Conocí la exclusividad de ese amor desde el mismo instante en que supe que llevaba en mi vientre un pequeño. La magia de imaginarlo, de saberlo bello, tierno y de acomodarlo en mi regazo, me convido a idolatrarlo antes de su nacimiento.
De amor se puede hablar hasta el infinito, recorrer inclusos por caminos llenos de escollos y conocer las ramificaciones más insólitas de este sentimiento que no escapa a la poesía, porque dibuja versos en los labios hasta de los menos eruditos.

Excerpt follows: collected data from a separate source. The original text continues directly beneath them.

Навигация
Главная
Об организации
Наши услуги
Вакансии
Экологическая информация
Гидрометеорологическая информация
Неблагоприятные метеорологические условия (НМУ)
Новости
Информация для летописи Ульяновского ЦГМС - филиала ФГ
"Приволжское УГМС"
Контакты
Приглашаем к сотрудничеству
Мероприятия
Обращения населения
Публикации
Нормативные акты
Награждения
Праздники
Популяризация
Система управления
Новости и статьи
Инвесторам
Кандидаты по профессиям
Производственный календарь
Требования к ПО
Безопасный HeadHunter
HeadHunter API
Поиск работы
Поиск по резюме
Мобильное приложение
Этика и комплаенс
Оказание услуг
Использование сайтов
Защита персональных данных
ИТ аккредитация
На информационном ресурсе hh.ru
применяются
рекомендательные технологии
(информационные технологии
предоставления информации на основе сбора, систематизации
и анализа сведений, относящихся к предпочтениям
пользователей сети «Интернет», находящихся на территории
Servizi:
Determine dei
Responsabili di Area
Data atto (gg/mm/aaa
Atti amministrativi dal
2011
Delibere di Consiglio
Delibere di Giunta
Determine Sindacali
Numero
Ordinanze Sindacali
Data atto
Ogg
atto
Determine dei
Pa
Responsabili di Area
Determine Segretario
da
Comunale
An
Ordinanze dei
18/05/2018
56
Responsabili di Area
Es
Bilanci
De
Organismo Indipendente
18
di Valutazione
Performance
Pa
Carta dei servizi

El amor está en todas partes, más allá del odio, por sobre las dificultades, en las más simples acciones, en los sueños e incluso en el futuro que avizoramos lleno de esperanza, justo ahí al alcance de la mano, con opciones para todos.
Pero hoy, se me antoja hablar de amor diferente, de ese que acunamos, guiamos sus primeros pasos, disfrutamos sus andanzas, compartimos los triunfos y desesperanzas, para quien adornamos lo feo y por el que enfermamos cuando lo acecha algún peligro por pequeño que sea.

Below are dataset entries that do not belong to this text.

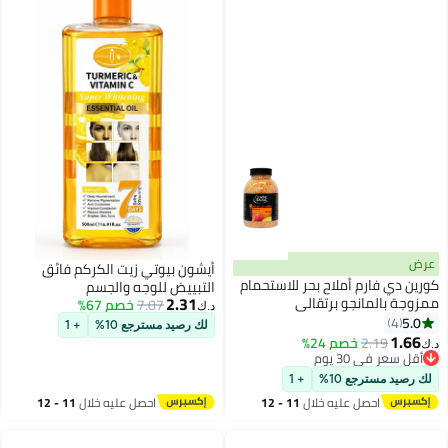
عرض
أيشون بيوتي زيت الكركم فائق
كورين دي فارم أملاح بحر للاستحمام
التبييض للوجه والجسم
2.31
ممزوجة بالمانجو برتقالي
7.07
خصم 67%
د.ك‏
1.3كيلوجرام
5.0
4
لك رصيد مسترجع 10%
+ 1
1.66
2.19
خصم 24%
د.ك‏
أقل سعر في 30 يوم
أقل سعر في 30 يوم
لك رصيد مسترجع 10%
+ 1
احصل عليه خلال
11 - 12
احصل عليه خلال
11 - 12
اغسطس
اغسطس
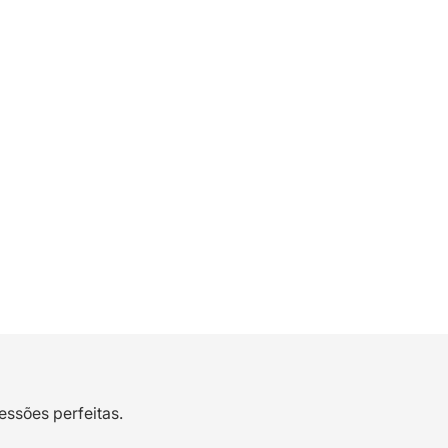
essões perfeitas.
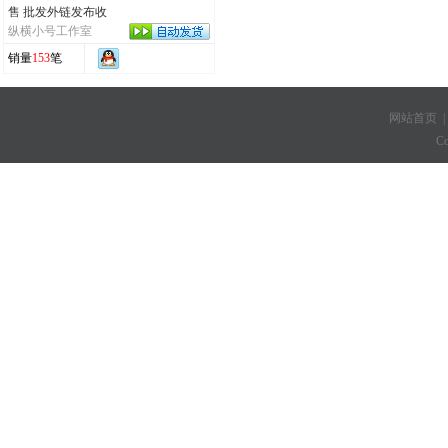
售 批发外链发布收
纵横小号工作室
销量
153
笔
网站首页
C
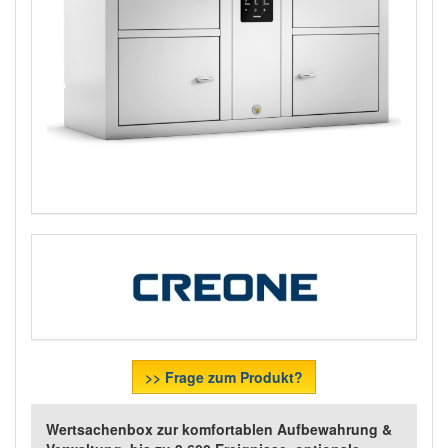
>> Frage zum Produkt?
Wertsachenbox zur komfortablen Aufbewahrung &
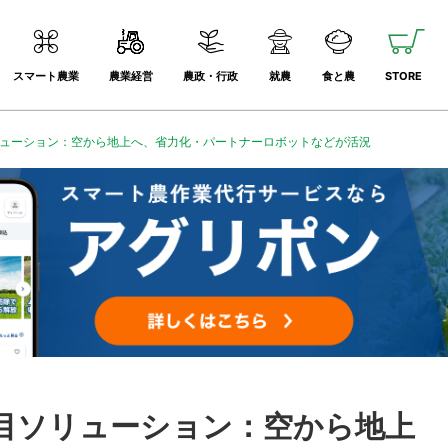
スマート農業
農業経営
農政・行政
就農
食と農
STORE
ソリューション：空から地上へ、省力化・パートナーロボットなどが活況
注目ソリューション：空から地上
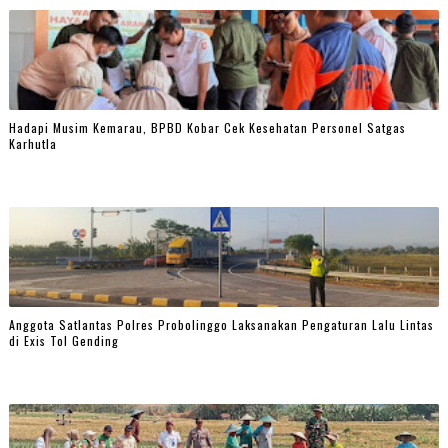
Hadapi Musim Kemarau, BPBD Kobar Cek Kesehatan Personel Satgas
Karhutla
Anggota Satlantas Polres Probolinggo Laksanakan Pengaturan Lalu Lintas
di Exis Tol Gending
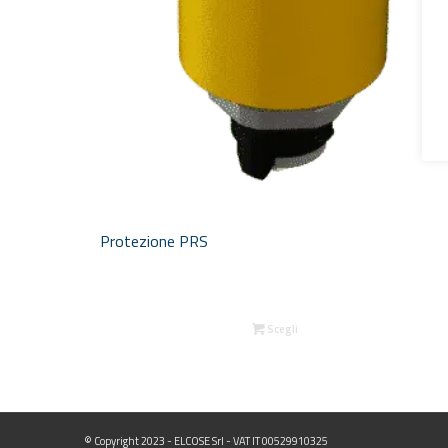
Protezione PRS
Scegli
© Copyright 2023 - ELCOSE Srl - VAT IT 00529910325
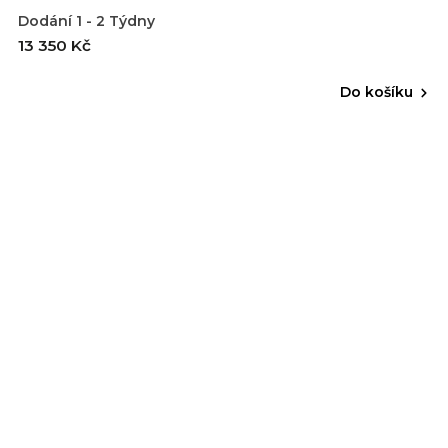
Dodání 1 - 2 Týdny
13 350 Kč
Do košíku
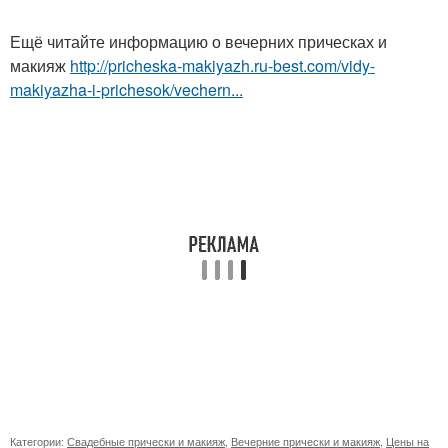
Ещё читайте информацию о вечерних прическах и
макияж
http://pricheska-makiyazh.ru-best.com/vidy-
makiyazha-i-prichesok/vechern...
Категории:
Свадебные прически и макияж
,
Вечерние прически и макияж
,
Цены на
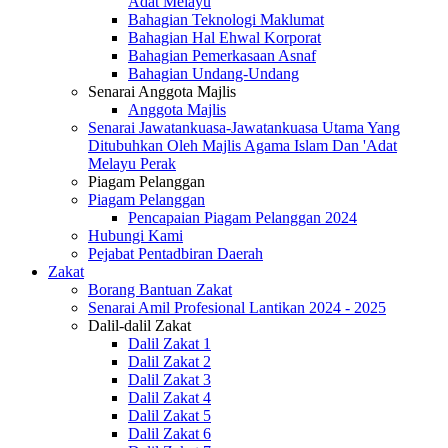
Adat Melayu
Bahagian Teknologi Maklumat
Bahagian Hal Ehwal Korporat
Bahagian Pemerkasaan Asnaf
Bahagian Undang-Undang
Senarai Anggota Majlis
Anggota Majlis
Senarai Jawatankuasa-Jawatankuasa Utama Yang
Ditubuhkan Oleh Majlis Agama Islam Dan 'Adat
Melayu Perak
Piagam Pelanggan
Piagam Pelanggan
Pencapaian Piagam Pelanggan 2024
Hubungi Kami
Pejabat Pentadbiran Daerah
Zakat
Borang Bantuan Zakat
Senarai Amil Profesional Lantikan 2024 - 2025
Dalil-dalil Zakat
Dalil Zakat 1
Dalil Zakat 2
Dalil Zakat 3
Dalil Zakat 4
Dalil Zakat 5
Dalil Zakat 6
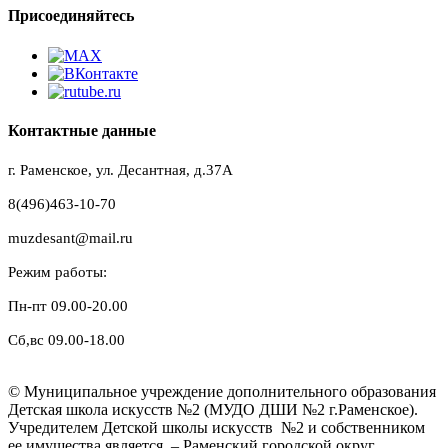
Присоединяйтесь
Контактные данные
г. Раменское, ул. Десантная, д.37A
8(496)463-10-70
muzdesant@mail.ru
Режим работы:
Пн-пт 09.00-20.00
Сб,вс 09.00-18.00
© Муниципальное учреждение дополнительного образования
Детская школа искусств №2 (МУДО ДШИ №2 г.Раменское).
Учредителем Детской школы искусств №2 и собственником
ее имущества является – Раменский городской округ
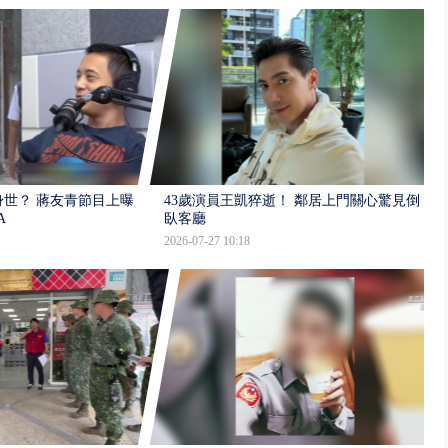
世？ 蔣友青節目上曝：
43歲演員王凱猝逝！ 鄰居上門關心驚見倒
A
臥客廳
2026-07-27 10:18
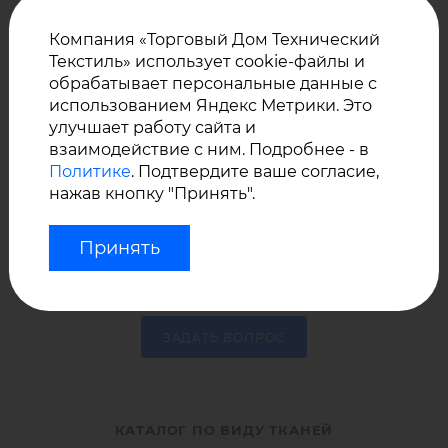
от
Компания «Торговый Дом Технический
ПОДРОБНЕЕ
Текстиль» использует cookie-файлы и
обрабатывает персональные данные с
использованием Яндекс Метрики. Это
улучшает работу сайта и
НУЖНА ПОМОЩЬ С ВЫБОРОМ ТЕХНИЧЕСКОЙ
взаимодействие с ним. Подробнее - в
ТКАНИ – ПИШИТЕ, ПОМОЖЕМ!
Политике
. Подтвердите ваше согласие,
нажав кнопку "Принять".
Нужна консультация или не можете выбрать?
Принять
Задайте нам любой вопрос – мы знаем все о
том, что продаем!
ЗАДАТЬ ВОПРОС
КАТАЛОГ ПО ВИДУ ТКАНЕЙ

Del amor que se agiganta como río crecido, de ese que no pide permiso, porque tiene las puertas abiertas y se cuela en cada fibra del alma como una prolongación absoluta de nuestro ser y para los que reservamos nuestras mejores pensamientos.
De ese que hace que nos veamos reflejados y para quienes anidamos esperanzas. Ese amor insuperable que se desdobla en besos, fragmentos de una pasión, preludio de la realización completa de un ser humano: los hijos.